Pour participer au développement économique des entreprises, les CCI disposent de trois sources de financement :

  • des taxes obligatoires payées par les entreprises ;
  • des subventions de collectivités territoriales (de la région par exemple) ;
  • des recettes issues de prestations spécifiques pour les entreprises.

Or, depuis quelques années maintenant, ces ressources ont été drastiquement réduites, et le projet de loi de Finances pour 2017 actuellement en discussion prévoit une diminution supplémentaire de 60 millions d’euros de la taxe affectée aux chambres de commerce et d’industrie.
 

… Aujourd’hui confronté à une double crise de financement et de légitimité

L’organisation même et le maillage du réseau des CCI a été profondément modifié par la loi portant sur la Nouvelle Organisation Territorial de la République (NOTRe) de 2015, qui a fait des régions les collectivités de référence pour le développement économique. Cela a par conséquent contraint le réseau des CCI à réduire le nombre de chambres, pour parvenir à 13 chambres régionales au 1er janvier 2017. En outre, les CCI vont dorénavant entrer en concurrence avec les collectivités régionales et plus particulièrement les conseils régionaux sur certaines de leurs missions.

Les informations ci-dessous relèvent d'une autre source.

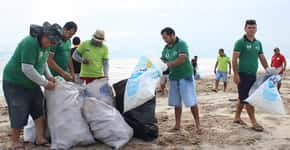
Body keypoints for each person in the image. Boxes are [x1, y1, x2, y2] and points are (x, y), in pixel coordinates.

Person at [2, 22, 63, 149]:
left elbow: (43, 61)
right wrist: (45, 83)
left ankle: (40, 138)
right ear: (44, 35)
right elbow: (27, 68)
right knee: (18, 109)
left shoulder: (46, 45)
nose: (51, 45)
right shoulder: (30, 43)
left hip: (32, 82)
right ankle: (14, 142)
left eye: (54, 43)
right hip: (15, 82)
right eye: (51, 42)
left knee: (38, 108)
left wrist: (49, 76)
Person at [160, 27, 201, 134]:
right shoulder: (165, 48)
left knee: (191, 101)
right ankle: (177, 125)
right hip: (173, 77)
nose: (164, 40)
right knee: (176, 103)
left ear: (172, 35)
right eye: (163, 38)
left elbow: (182, 59)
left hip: (185, 76)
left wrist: (169, 64)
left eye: (166, 37)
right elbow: (163, 60)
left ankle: (198, 125)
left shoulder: (182, 44)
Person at [232, 20, 270, 132]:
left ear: (256, 29)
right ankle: (253, 122)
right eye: (249, 27)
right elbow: (234, 59)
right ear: (245, 28)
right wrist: (236, 74)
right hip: (242, 75)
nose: (251, 29)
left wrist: (268, 70)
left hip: (253, 75)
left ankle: (237, 118)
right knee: (249, 99)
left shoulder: (258, 43)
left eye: (253, 27)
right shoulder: (240, 42)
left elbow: (262, 57)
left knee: (243, 97)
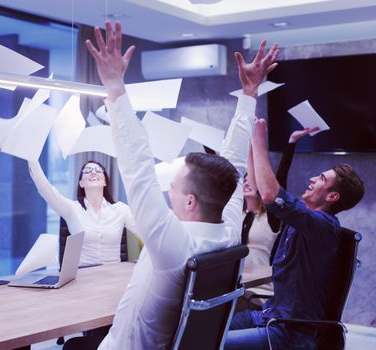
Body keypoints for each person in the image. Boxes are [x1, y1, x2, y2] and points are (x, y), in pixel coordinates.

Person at [61, 21, 279, 350]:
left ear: (190, 202)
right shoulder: (228, 229)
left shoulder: (170, 242)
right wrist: (249, 94)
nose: (168, 189)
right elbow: (232, 163)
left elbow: (136, 165)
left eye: (174, 185)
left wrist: (115, 86)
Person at [225, 119, 364, 349]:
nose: (311, 179)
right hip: (270, 314)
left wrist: (258, 138)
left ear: (332, 197)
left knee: (209, 342)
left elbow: (270, 194)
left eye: (320, 179)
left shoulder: (322, 226)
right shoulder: (302, 215)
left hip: (290, 332)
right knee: (206, 325)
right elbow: (263, 187)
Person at [242, 126, 319, 308]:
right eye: (243, 180)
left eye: (249, 179)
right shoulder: (240, 215)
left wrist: (291, 142)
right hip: (238, 284)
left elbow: (280, 177)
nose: (246, 182)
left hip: (260, 289)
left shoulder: (271, 217)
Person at [28, 159, 137, 266]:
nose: (93, 172)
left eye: (98, 170)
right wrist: (32, 159)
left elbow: (145, 232)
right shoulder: (72, 209)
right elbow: (46, 190)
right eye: (87, 171)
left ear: (105, 181)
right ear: (81, 183)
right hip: (83, 277)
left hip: (114, 276)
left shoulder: (121, 209)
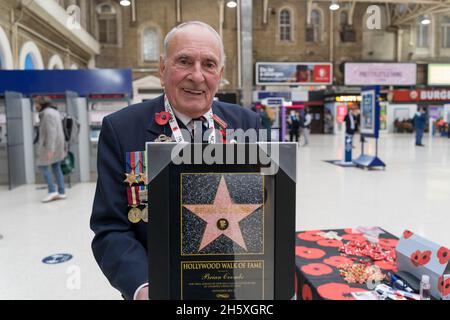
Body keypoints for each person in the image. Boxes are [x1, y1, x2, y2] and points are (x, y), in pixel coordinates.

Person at [90, 21, 261, 300]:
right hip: (159, 288)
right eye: (184, 61)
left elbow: (260, 212)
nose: (197, 76)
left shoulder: (246, 123)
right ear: (162, 68)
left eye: (208, 64)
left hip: (232, 288)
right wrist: (142, 287)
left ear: (220, 74)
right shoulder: (122, 130)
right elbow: (111, 228)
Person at [34, 96, 67, 203]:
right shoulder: (54, 111)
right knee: (56, 167)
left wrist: (50, 150)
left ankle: (52, 191)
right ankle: (62, 192)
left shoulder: (47, 114)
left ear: (41, 104)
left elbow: (51, 132)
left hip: (51, 146)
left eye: (36, 103)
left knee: (42, 166)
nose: (35, 106)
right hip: (58, 144)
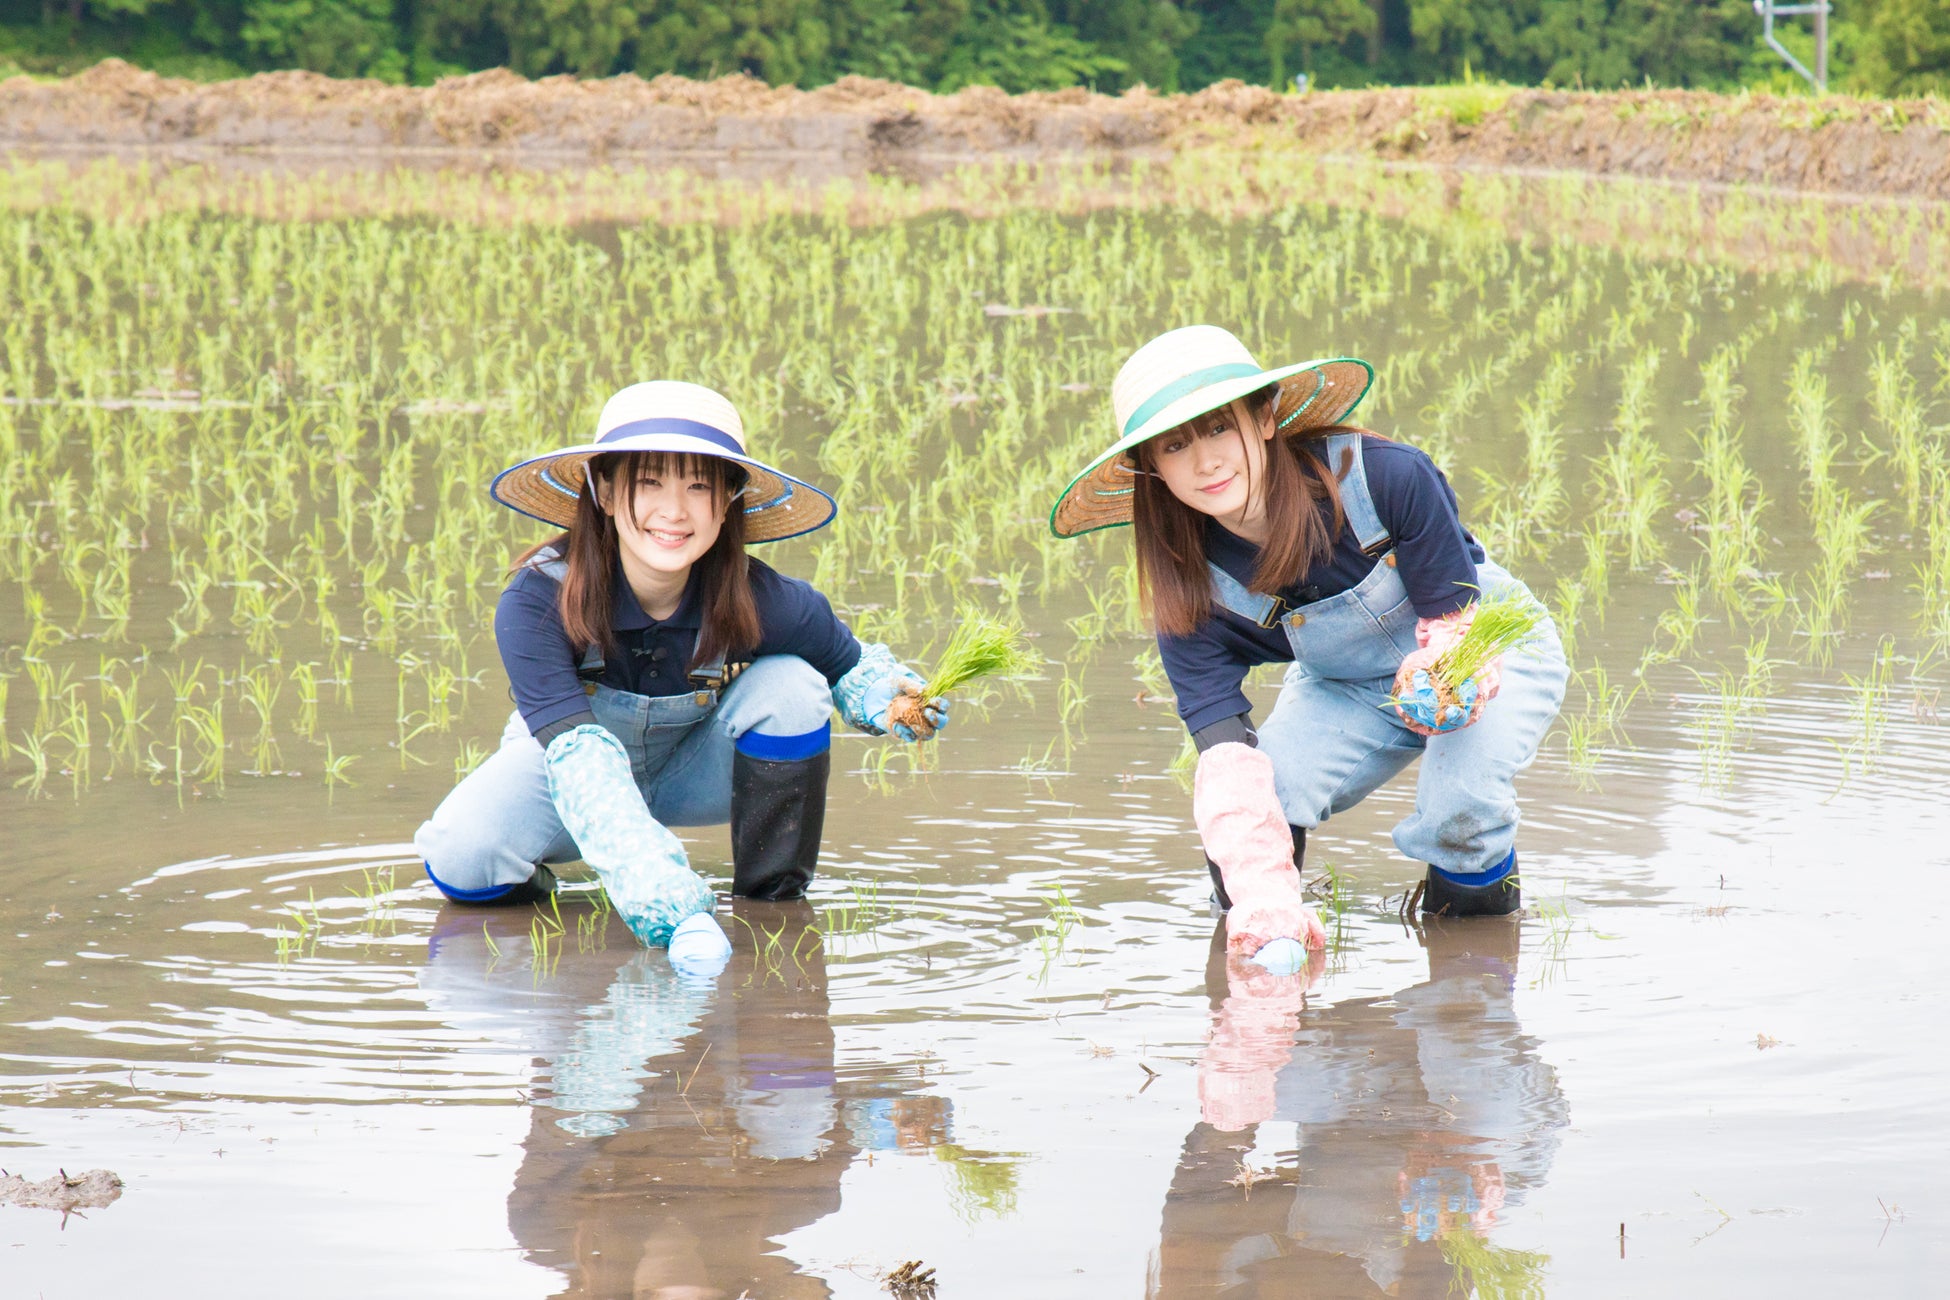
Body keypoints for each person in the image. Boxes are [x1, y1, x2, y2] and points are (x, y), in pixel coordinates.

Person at [1049, 326, 1567, 967]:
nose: (1205, 461)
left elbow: (1456, 624)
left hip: (1480, 651)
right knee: (1257, 809)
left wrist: (1446, 672)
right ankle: (1262, 973)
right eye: (1176, 446)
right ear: (1153, 467)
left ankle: (1471, 986)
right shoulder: (1191, 588)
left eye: (1218, 428)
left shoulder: (1384, 479)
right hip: (1345, 687)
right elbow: (1225, 756)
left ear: (1264, 417)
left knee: (1459, 803)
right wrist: (1264, 902)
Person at [414, 381, 946, 965]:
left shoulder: (767, 599)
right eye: (650, 483)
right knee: (462, 857)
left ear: (728, 501)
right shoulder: (538, 600)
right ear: (607, 492)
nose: (675, 511)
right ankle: (568, 906)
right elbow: (579, 758)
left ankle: (771, 913)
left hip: (697, 769)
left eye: (699, 486)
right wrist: (672, 907)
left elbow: (854, 667)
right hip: (567, 771)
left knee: (794, 683)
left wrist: (892, 702)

A cela s’ajoute une crise de financement, « catastrophe budgétaire jamais connue par aucun opérateur, avec à la clé des investissements et des effectifs revus à la baisse » selon André Marcon : depuis 2012, le montant de la taxe qui finance les CCI a vu son montant baisser de 35%, ce qui représente plus de 250 millions d’euros. En parallèle, l’Etat a effectué en 2014 et en 2015 deux prélèvements sur leurs fonds de roulement, pour un montant total de 670 millions d’euros.

Le projet de loi de Finances pour 2017 s’inscrit dans cette tendance baissière en prévoyant une baisse de 60 millions d’euros de la taxe affectée aux CCI, soit une baisse de 6,7% par rapport à cette année.

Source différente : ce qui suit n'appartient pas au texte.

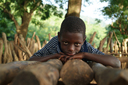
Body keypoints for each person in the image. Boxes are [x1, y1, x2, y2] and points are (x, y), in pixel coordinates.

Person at [29, 16, 121, 68]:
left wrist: (84, 55)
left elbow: (116, 63)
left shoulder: (86, 48)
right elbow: (31, 60)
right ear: (59, 37)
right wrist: (55, 56)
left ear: (83, 40)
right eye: (65, 42)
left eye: (77, 44)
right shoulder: (54, 43)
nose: (71, 49)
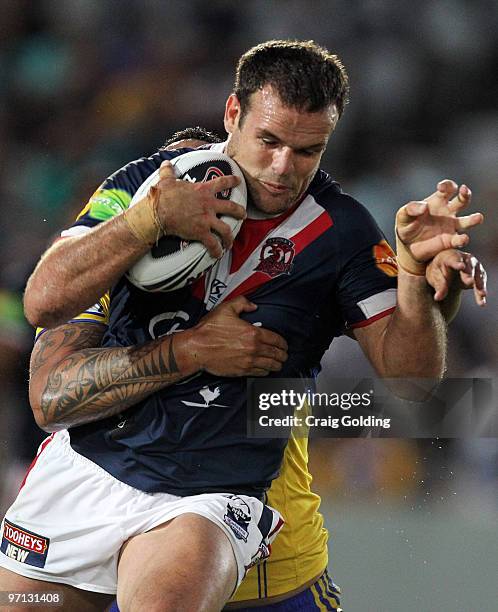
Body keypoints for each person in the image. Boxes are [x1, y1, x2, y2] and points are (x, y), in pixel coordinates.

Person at [1, 40, 486, 611]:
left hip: (207, 498)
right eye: (270, 141)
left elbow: (413, 382)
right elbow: (42, 310)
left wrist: (414, 275)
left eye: (308, 151)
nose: (284, 169)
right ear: (232, 114)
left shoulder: (341, 232)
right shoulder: (148, 187)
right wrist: (146, 223)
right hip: (85, 475)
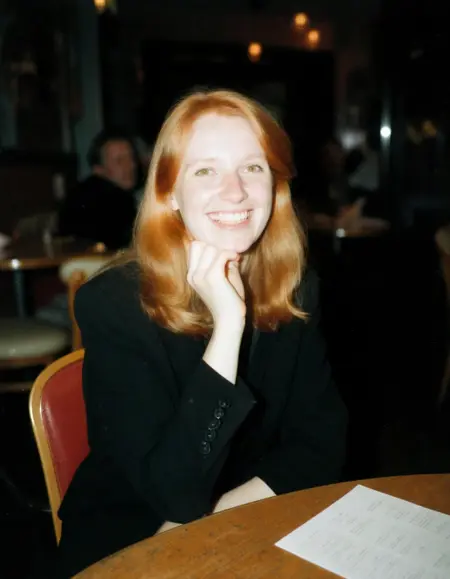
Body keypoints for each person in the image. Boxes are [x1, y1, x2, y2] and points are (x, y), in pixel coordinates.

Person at [54, 90, 347, 576]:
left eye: (252, 167)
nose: (235, 191)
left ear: (275, 184)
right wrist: (228, 328)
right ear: (169, 192)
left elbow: (322, 444)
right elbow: (172, 493)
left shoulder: (297, 288)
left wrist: (218, 516)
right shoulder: (112, 303)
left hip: (246, 520)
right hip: (129, 540)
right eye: (206, 170)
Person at [58, 129, 138, 250]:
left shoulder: (76, 194)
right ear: (98, 169)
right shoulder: (118, 200)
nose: (131, 165)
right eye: (119, 161)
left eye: (131, 158)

Une des principales conséquences de ces mesures de réduction du budget alloué aux CCI a été la réduction des effectifs des CCI, avec de nombreux plans de départ volontaires et de suppressions d’emplois mis en œuvre. « Le réseau continue à s’appauvrir », notamment dans ses ressources humaines.

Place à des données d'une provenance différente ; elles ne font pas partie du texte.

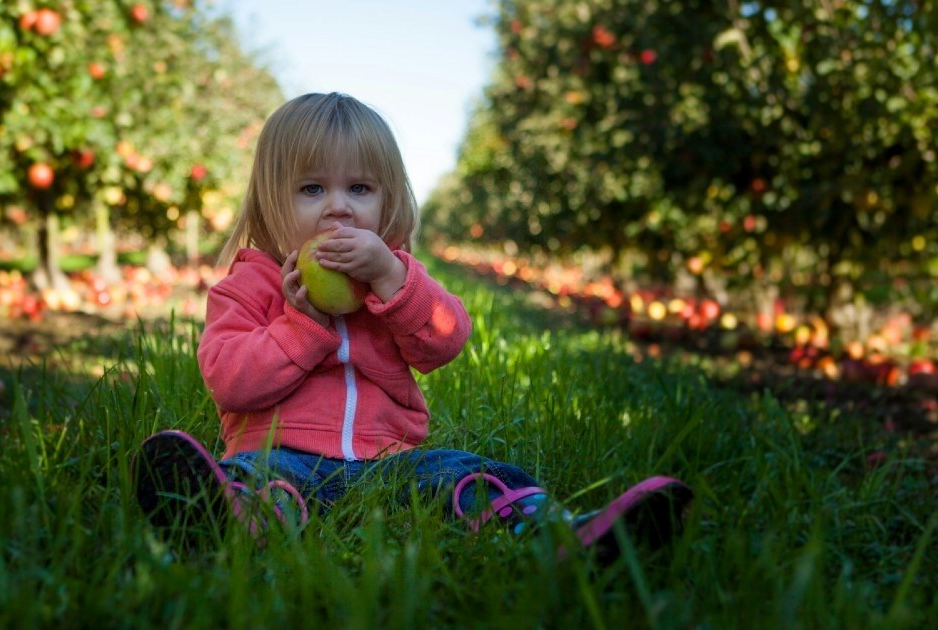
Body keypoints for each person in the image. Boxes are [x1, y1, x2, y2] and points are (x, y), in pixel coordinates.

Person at [131, 92, 692, 562]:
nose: (338, 209)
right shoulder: (246, 288)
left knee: (473, 475)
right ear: (269, 200)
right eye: (311, 189)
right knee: (256, 479)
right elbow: (230, 381)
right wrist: (302, 326)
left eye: (359, 189)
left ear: (387, 199)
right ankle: (227, 518)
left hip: (390, 461)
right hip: (280, 452)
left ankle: (565, 535)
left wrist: (392, 280)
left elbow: (446, 340)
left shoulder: (395, 277)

Aujourd’hui, d’après André Marcon, les investissements de la CCI seraient passés de 600 à 750 millions d’euros par an en faveur des pépinières d’entreprises, des zones d’activité ou des centres de formation d’apprentis, « à moins de 100 millions d’euros cette année ! ».

Sous le double effet d’une réduction de leur périmètre d’actions et d’une limitation toujours plus prononcée de leurs capacités d’intervention et d’investissement, les CCI sont à la recherche d’une « nouvelle légitimité ». Elles doivent aujourd’hui mieux communiquer auprès des entrepreneurs et partenaires professionnels et démontrer leurs apports au quotidien, pour s’inscrire dans le maillage complexe du financement du développement économique comme un acteur toujours clé.

 

[1] Le compte-rendu du Conseil des ministres ayant eu lieu le 2 novembre 2016 précisant qu’il « est possible que la croissance en 2016 soit légèrement plus faible que prévu ».